| DATA PROVIDED |
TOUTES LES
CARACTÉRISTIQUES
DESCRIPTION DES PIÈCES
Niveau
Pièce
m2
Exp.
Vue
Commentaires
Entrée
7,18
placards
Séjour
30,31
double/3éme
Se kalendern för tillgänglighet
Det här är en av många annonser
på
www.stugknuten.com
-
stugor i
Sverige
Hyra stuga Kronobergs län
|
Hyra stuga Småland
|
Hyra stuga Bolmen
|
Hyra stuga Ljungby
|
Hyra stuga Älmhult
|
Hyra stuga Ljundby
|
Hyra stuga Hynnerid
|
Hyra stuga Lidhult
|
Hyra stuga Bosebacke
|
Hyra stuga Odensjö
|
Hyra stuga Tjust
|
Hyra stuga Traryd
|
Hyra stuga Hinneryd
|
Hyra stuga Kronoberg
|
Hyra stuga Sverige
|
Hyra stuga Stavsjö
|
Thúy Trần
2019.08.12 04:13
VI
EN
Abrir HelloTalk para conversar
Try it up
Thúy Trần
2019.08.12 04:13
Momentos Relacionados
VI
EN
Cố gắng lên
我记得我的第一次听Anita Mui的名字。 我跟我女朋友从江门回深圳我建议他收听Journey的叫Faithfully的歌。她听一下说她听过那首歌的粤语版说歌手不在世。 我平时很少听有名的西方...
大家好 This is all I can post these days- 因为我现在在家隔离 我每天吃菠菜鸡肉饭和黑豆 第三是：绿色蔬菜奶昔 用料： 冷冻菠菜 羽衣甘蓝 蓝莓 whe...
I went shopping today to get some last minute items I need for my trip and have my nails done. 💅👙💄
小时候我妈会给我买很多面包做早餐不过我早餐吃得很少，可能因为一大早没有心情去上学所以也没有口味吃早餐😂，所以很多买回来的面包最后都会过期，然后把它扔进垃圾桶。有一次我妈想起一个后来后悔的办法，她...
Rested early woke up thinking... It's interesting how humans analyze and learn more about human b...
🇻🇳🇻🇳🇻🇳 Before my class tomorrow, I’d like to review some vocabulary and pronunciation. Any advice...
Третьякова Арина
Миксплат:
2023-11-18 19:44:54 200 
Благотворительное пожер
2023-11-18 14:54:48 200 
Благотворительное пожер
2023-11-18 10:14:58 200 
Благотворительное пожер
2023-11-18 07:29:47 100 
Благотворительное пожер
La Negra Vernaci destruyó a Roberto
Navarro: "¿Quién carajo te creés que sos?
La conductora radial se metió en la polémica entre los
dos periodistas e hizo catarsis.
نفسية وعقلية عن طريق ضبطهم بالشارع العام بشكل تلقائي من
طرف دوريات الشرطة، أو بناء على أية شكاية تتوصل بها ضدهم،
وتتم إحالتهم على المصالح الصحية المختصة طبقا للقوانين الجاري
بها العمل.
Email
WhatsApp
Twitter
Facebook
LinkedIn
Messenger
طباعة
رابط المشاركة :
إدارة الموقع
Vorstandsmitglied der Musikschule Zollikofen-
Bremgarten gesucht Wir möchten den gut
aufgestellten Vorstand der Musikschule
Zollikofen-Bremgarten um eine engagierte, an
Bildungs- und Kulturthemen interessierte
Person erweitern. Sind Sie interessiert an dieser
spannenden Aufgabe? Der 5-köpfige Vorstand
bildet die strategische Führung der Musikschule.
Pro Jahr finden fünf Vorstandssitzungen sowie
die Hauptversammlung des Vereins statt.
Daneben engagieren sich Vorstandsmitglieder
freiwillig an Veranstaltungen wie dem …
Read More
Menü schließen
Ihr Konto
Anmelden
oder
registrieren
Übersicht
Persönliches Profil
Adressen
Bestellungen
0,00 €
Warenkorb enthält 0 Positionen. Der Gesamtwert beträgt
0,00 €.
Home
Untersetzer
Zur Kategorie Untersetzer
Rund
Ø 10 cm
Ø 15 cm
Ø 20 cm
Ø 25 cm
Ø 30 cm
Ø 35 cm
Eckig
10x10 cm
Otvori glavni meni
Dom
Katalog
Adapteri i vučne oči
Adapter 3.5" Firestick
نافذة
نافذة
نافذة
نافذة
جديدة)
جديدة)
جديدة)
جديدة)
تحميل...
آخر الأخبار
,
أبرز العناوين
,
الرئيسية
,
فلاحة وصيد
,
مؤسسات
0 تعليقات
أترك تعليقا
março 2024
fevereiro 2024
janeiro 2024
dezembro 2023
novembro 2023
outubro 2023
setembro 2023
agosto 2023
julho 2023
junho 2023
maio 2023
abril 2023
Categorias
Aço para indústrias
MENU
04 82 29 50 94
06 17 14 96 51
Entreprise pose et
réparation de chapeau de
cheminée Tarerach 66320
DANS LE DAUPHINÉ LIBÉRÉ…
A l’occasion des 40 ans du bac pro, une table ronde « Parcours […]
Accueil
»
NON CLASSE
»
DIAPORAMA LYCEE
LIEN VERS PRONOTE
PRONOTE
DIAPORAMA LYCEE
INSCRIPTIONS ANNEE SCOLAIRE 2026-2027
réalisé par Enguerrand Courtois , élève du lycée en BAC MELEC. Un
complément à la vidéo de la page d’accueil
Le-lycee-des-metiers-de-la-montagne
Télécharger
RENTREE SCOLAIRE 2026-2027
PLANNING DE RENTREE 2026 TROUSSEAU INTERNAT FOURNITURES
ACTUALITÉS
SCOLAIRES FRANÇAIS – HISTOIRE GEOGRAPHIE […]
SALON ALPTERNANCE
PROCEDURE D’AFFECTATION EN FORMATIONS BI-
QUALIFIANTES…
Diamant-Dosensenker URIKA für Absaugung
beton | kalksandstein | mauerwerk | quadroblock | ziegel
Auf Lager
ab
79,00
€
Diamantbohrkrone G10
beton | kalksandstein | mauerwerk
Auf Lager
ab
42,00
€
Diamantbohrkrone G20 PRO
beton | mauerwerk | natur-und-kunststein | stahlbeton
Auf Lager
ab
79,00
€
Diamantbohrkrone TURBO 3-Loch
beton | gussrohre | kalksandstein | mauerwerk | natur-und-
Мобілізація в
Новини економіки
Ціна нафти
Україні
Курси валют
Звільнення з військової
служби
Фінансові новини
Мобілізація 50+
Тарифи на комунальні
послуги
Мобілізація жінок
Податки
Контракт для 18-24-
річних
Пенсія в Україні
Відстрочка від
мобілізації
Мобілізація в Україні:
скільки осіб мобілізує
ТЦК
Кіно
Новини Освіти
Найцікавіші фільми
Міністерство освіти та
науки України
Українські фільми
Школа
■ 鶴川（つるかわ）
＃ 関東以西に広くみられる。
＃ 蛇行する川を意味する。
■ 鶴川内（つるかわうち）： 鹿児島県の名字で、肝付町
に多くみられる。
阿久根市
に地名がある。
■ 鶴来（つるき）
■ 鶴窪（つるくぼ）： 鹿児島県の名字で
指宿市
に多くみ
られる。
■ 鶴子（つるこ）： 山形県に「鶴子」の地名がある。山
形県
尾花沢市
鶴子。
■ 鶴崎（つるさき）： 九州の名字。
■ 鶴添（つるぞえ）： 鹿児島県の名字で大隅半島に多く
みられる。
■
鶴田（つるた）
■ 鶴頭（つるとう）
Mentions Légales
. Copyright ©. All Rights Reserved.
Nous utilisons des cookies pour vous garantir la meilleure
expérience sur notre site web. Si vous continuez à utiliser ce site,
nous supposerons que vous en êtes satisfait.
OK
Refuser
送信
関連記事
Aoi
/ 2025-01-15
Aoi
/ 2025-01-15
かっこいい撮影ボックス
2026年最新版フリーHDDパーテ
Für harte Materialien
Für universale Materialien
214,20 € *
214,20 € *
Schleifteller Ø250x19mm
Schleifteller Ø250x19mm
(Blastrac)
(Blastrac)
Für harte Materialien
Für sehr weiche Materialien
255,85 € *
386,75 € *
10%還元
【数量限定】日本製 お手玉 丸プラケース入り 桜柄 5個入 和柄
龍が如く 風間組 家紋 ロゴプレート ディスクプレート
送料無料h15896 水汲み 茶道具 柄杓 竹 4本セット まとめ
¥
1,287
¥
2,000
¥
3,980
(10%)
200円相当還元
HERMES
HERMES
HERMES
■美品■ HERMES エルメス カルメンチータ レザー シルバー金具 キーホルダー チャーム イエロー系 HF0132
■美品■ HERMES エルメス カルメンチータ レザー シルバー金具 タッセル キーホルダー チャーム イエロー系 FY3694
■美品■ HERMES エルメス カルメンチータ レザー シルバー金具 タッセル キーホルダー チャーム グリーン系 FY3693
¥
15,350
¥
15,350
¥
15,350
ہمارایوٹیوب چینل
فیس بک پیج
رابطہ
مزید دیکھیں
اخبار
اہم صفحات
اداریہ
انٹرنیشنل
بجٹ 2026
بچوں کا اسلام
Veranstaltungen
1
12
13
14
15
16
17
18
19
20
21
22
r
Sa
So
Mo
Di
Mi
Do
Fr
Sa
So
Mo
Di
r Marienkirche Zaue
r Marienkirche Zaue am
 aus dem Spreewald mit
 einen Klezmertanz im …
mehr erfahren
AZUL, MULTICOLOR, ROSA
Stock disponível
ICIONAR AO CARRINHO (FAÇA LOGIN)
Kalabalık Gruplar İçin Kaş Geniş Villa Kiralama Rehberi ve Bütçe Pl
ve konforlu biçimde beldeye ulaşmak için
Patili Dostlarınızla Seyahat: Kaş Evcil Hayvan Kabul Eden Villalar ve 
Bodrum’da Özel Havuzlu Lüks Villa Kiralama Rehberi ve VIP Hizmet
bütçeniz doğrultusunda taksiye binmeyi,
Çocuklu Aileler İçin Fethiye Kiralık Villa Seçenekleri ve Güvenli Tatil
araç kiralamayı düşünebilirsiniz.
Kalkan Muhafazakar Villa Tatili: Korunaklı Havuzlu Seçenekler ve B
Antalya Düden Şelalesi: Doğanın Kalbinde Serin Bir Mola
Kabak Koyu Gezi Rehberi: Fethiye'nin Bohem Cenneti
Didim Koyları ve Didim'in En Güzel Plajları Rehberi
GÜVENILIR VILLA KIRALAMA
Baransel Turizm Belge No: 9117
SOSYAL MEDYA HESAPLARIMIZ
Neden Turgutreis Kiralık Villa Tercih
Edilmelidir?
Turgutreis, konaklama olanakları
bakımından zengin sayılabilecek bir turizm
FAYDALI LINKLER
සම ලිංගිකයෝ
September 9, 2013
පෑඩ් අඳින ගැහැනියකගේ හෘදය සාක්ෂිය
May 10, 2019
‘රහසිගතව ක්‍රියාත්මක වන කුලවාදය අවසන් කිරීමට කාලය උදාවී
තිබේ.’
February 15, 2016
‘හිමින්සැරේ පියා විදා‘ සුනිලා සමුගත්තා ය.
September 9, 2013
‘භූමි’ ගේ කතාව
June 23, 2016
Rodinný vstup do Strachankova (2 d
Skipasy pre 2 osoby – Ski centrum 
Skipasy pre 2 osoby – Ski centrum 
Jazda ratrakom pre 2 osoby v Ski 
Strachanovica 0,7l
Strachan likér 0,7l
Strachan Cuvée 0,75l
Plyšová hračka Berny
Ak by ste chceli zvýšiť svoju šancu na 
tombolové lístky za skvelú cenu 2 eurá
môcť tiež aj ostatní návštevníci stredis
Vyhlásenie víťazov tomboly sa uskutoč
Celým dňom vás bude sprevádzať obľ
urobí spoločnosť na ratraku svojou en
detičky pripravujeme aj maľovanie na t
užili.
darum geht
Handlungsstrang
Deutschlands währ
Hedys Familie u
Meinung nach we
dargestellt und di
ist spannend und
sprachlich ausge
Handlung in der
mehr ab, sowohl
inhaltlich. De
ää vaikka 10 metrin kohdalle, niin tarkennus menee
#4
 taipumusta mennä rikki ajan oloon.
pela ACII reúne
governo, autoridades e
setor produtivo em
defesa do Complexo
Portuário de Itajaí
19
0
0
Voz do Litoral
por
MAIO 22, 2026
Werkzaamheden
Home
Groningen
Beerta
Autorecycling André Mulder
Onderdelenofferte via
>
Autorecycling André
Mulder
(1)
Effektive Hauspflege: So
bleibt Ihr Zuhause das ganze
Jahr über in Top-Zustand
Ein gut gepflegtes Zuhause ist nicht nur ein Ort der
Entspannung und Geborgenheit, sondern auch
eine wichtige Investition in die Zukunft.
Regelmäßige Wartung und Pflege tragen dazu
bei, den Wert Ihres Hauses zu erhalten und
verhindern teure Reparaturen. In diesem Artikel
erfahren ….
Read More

| WHAT IS BEING ASKED |
Check the listing for the word "Musikschule". Show each line that has it.

| REPLY TO THE TASK |
Vorstandsmitglied der Musikschule Zollikofen-
aufgestellten Vorstand der Musikschule
bildet die strategische Führung der Musikschule.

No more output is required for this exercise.